5. Be careful in very proprietary voice domains
When using a streaming speech API, like Google’s, keep in mind that they have been trained not on your data, but on everyone’s data. What’s important to you may not be important to others. This can often lead to the speech recognition engine misinterpreting what the user said.
There are a couple of good solutions to this problem: 1) You could switch from open speech to a closed grammar (a good virtual agent platform will allow you to do this). The closed grammar will offer a domain-specific list of items to match against. For example, the caller might say “I need toner for my MFP M477fnw printer.” The closed grammar will ensure at that point in the dialog that the recognizer is expecting one of a domain-specific list of responses. 2) You can also now use Phrase Hints, which is supported by Google as well as some virtual agent platforms to greatly improve the likelihood that your proprietary vocabulary works reliably.
6. Allow the user to transfer… with context
Don’t lock your users inside of a virtual agent. Make sure they have the option to connect to a live agent. Many systems also allow you to detect anger and other emotions from the user as he or she speaks to the virtual agent. If this happens, get them to a live agent and make sure to provide your live agent contextual background of the user’s conversation with the automated system so they can tactfully diffuse the situation. In general, you should always make sure that when a conversation passes to a human, you give that person the benefit of understanding the previous conversation.

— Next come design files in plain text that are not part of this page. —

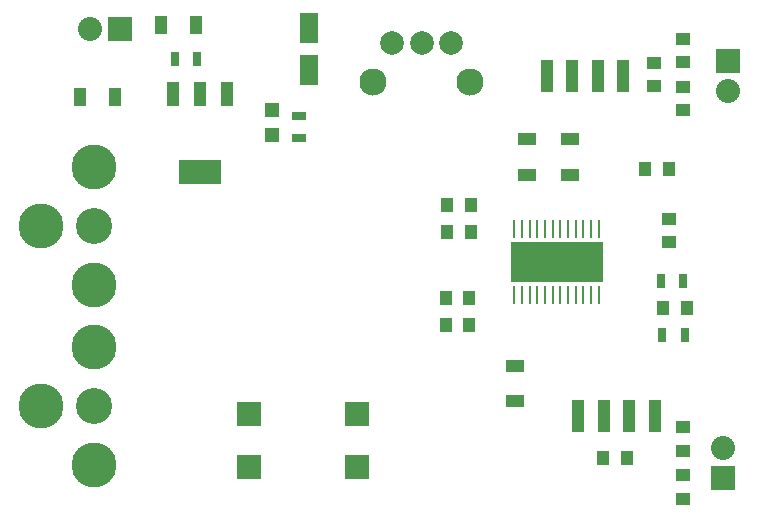
<source format=gts>
G04 #@! TF.FileFunction,Soldermask,Top*
%FSLAX46Y46*%
G04 Gerber Fmt 4.6, Leading zero omitted, Abs format (unit mm)*
G04 Created by KiCad (PCBNEW 4.0.0-2.201512072331+6194~38~ubuntu14.04.1-stable) date Tue 16 Aug 2016 09:34:35 AM CEST*
%MOMM*%
G01*
G04 APERTURE LIST*
%ADD10C,0.100000*%
%ADD11C,3.810000*%
%ADD12C,3.048000*%
%ADD13R,1.000000X1.600000*%
%ADD14R,1.250000X1.000000*%
%ADD15R,1.600000X1.000000*%
%ADD16R,1.600200X2.600960*%
%ADD17R,1.000000X1.250000*%
%ADD18R,0.990600X2.692400*%
%ADD19R,2.032000X2.032000*%
%ADD20O,2.032000X2.032000*%
%ADD21R,0.700000X1.300000*%
%ADD22C,2.000000*%
%ADD23C,2.300000*%
%ADD24R,2.108200X2.108200*%
%ADD25R,3.657600X2.032000*%
%ADD26R,1.016000X2.032000*%
%ADD27R,1.300000X0.700000*%
%ADD28R,1.198880X1.198880*%
%ADD29R,0.250000X1.550000*%
%ADD30R,7.800000X3.400000*%
%ADD31C,0.508000*%
G04 APERTURE END LIST*
D10*
D11*
X101600000Y-116840000D03*
X106095800Y-111836200D03*
X106095800Y-121843800D03*
D12*
X106095800Y-116840000D03*
D13*
X104926000Y-90678000D03*
X107926000Y-90678000D03*
X111784000Y-84582000D03*
X114784000Y-84582000D03*
D14*
X153543000Y-89773000D03*
X153543000Y-87773000D03*
X155956000Y-85741000D03*
X155956000Y-87741000D03*
D15*
X142748000Y-94258000D03*
X142748000Y-97258000D03*
D16*
X124333000Y-84813140D03*
X124333000Y-88414860D03*
D15*
X141732000Y-116435000D03*
X141732000Y-113435000D03*
X146431000Y-94258000D03*
X146431000Y-97258000D03*
D14*
X155956000Y-91805000D03*
X155956000Y-89805000D03*
D17*
X151241000Y-121285000D03*
X149241000Y-121285000D03*
D14*
X155956000Y-122698000D03*
X155956000Y-124698000D03*
D17*
X138033000Y-99822000D03*
X136033000Y-99822000D03*
X138033000Y-102108000D03*
X136033000Y-102108000D03*
X137906000Y-109982000D03*
X135906000Y-109982000D03*
X137906000Y-107696000D03*
X135906000Y-107696000D03*
D14*
X155956000Y-120634000D03*
X155956000Y-118634000D03*
D17*
X154321000Y-108585000D03*
X156321000Y-108585000D03*
D14*
X154813000Y-100981000D03*
X154813000Y-102981000D03*
D17*
X154797000Y-96774000D03*
X152797000Y-96774000D03*
D18*
X144449800Y-88900000D03*
X146634200Y-88900000D03*
X150952200Y-88900000D03*
X148767800Y-88900000D03*
X147116800Y-117729000D03*
X149301200Y-117729000D03*
X153619200Y-117729000D03*
X151434800Y-117729000D03*
D19*
X108331000Y-84963000D03*
D20*
X105791000Y-84963000D03*
D21*
X114869000Y-87503000D03*
X112969000Y-87503000D03*
X156144000Y-110871000D03*
X154244000Y-110871000D03*
X154117000Y-106299000D03*
X156017000Y-106299000D03*
D22*
X136358000Y-86106000D03*
X133858000Y-86106000D03*
X131358000Y-86106000D03*
D23*
X137958000Y-89406000D03*
X129758000Y-89406000D03*
D19*
X159766000Y-87630000D03*
D20*
X159766000Y-90170000D03*
D19*
X159385000Y-122936000D03*
D20*
X159385000Y-120396000D03*
D24*
X128384300Y-122008900D03*
X119265700Y-122008900D03*
X128384300Y-117513100D03*
X119265700Y-117513100D03*
D25*
X115062000Y-97028000D03*
D26*
X115062000Y-90424000D03*
X112776000Y-90424000D03*
X117348000Y-90424000D03*
D27*
X123444000Y-94168000D03*
X123444000Y-92268000D03*
D11*
X101600000Y-101600000D03*
X106095800Y-96596200D03*
X106095800Y-106603800D03*
D12*
X106095800Y-101600000D03*
D28*
X121158000Y-91787980D03*
X121158000Y-93886020D03*
D29*
X141713000Y-107448000D03*
X142363000Y-107448000D03*
X143013000Y-107448000D03*
X143663000Y-107448000D03*
X144313000Y-107448000D03*
X144963000Y-107448000D03*
X145613000Y-107448000D03*
X146263000Y-107448000D03*
X146913000Y-107448000D03*
X147563000Y-107448000D03*
X148213000Y-107448000D03*
X148863000Y-107448000D03*
X148863000Y-101848000D03*
X148213000Y-101848000D03*
X147563000Y-101848000D03*
X146913000Y-101848000D03*
X146263000Y-101848000D03*
X145613000Y-101848000D03*
X144963000Y-101848000D03*
X144313000Y-101848000D03*
X143663000Y-101848000D03*
X143013000Y-101848000D03*
X142363000Y-101848000D03*
X141713000Y-101848000D03*
D30*
X145288000Y-104648000D03*
D31*
X142038000Y-103598000D03*
X143338000Y-103598000D03*
X144638000Y-103598000D03*
X145938000Y-103598000D03*
X147238000Y-103598000D03*
X148538000Y-103598000D03*
X142038000Y-104648000D03*
X143338000Y-104648000D03*
X144638000Y-104648000D03*
X145938000Y-104648000D03*
X147238000Y-104648000D03*
X148538000Y-104648000D03*
X142038000Y-105698000D03*
X143338000Y-105698000D03*
X144638000Y-105698000D03*
X145938000Y-105698000D03*
X147238000Y-105698000D03*
X148538000Y-105698000D03*
M02*

</source>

7. With natural language, deployment is not the end
Remember that a virtual agent that uses a natural language processing (NLP) engine like Dialogflow is not an IVR. It’s designed to learn and mature over time. Make sure that you plan for this. We typically see deployments follow a common maturity path:
30 days – During the first stage, you’ll invest in the foundations of natural language understanding (NLU). This involves providing relevant data and constant supervised training.
60 days – At this point, you’ll have established your training processes and determined what data you’ll need going forward to improve your NLU capabilities.

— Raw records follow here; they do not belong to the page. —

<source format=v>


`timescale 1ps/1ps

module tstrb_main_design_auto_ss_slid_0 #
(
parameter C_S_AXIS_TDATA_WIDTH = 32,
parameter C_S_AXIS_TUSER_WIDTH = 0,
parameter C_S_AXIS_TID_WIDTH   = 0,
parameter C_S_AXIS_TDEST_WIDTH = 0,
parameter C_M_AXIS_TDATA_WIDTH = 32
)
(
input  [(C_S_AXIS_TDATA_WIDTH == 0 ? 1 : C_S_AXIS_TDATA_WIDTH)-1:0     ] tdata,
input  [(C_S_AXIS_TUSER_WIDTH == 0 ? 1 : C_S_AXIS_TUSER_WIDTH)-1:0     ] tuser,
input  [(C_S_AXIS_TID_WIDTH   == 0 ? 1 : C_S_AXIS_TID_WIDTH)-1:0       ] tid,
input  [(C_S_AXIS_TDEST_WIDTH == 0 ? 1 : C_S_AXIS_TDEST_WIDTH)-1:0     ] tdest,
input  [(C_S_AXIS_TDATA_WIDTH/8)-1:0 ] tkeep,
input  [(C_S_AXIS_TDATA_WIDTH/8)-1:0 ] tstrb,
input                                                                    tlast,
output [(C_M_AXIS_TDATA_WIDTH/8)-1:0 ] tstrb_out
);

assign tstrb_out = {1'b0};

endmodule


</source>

90+ days – This is a typical “crossover” point where the system begins to deliver real value in terms of NLU for your customers. This is the point where ROI becomes measurable.

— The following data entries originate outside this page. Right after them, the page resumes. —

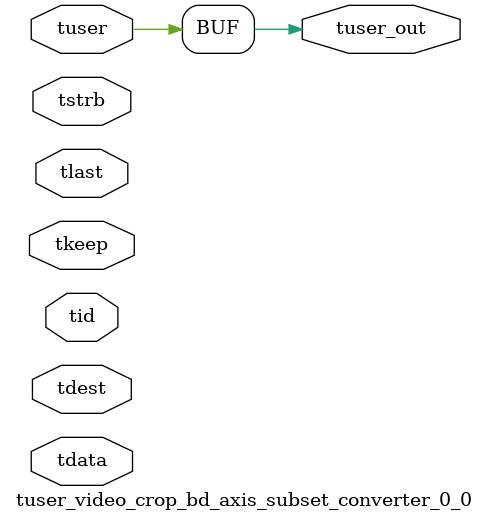
<source format=v>


`timescale 1ps/1ps

module tuser_video_crop_bd_axis_subset_converter_0_0 #
(
parameter C_S_AXIS_TUSER_WIDTH = 1,
parameter C_S_AXIS_TDATA_WIDTH = 32,
parameter C_S_AXIS_TID_WIDTH   = 0,
parameter C_S_AXIS_TDEST_WIDTH = 0,
parameter C_M_AXIS_TUSER_WIDTH = 1
)
(
input  [(C_S_AXIS_TUSER_WIDTH == 0 ? 1 : C_S_AXIS_TUSER_WIDTH)-1:0     ] tuser,
input  [(C_S_AXIS_TDATA_WIDTH == 0 ? 1 : C_S_AXIS_TDATA_WIDTH)-1:0     ] tdata,
input  [(C_S_AXIS_TID_WIDTH   == 0 ? 1 : C_S_AXIS_TID_WIDTH)-1:0       ] tid,
input  [(C_S_AXIS_TDEST_WIDTH == 0 ? 1 : C_S_AXIS_TDEST_WIDTH)-1:0     ] tdest,
input  [(C_S_AXIS_TDATA_WIDTH/8)-1:0 ] tkeep,
input  [(C_S_AXIS_TDATA_WIDTH/8)-1:0 ] tstrb,
input                                                                    tlast,
output [C_M_AXIS_TUSER_WIDTH-1:0] tuser_out
);

assign tuser_out = {tuser[0:0]};

endmodule


</source>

90+ days – NLU automation becomes scalable outside of the initial scope of the project.
Conclusion
Google Contact Center AI is becoming widely adopted by both vendors and enterprises as a solution to assist live agents and improve self-service for customers. The question now for most enterprises is how to build and deploy solutions that harness its power with the least amount of effort, while providing the greatest return on investment. NLU and conversational AI are driving the next wave of call center innovation, and we’ll continue to deliver the tools necessary to take full advantage of these emerging technologies.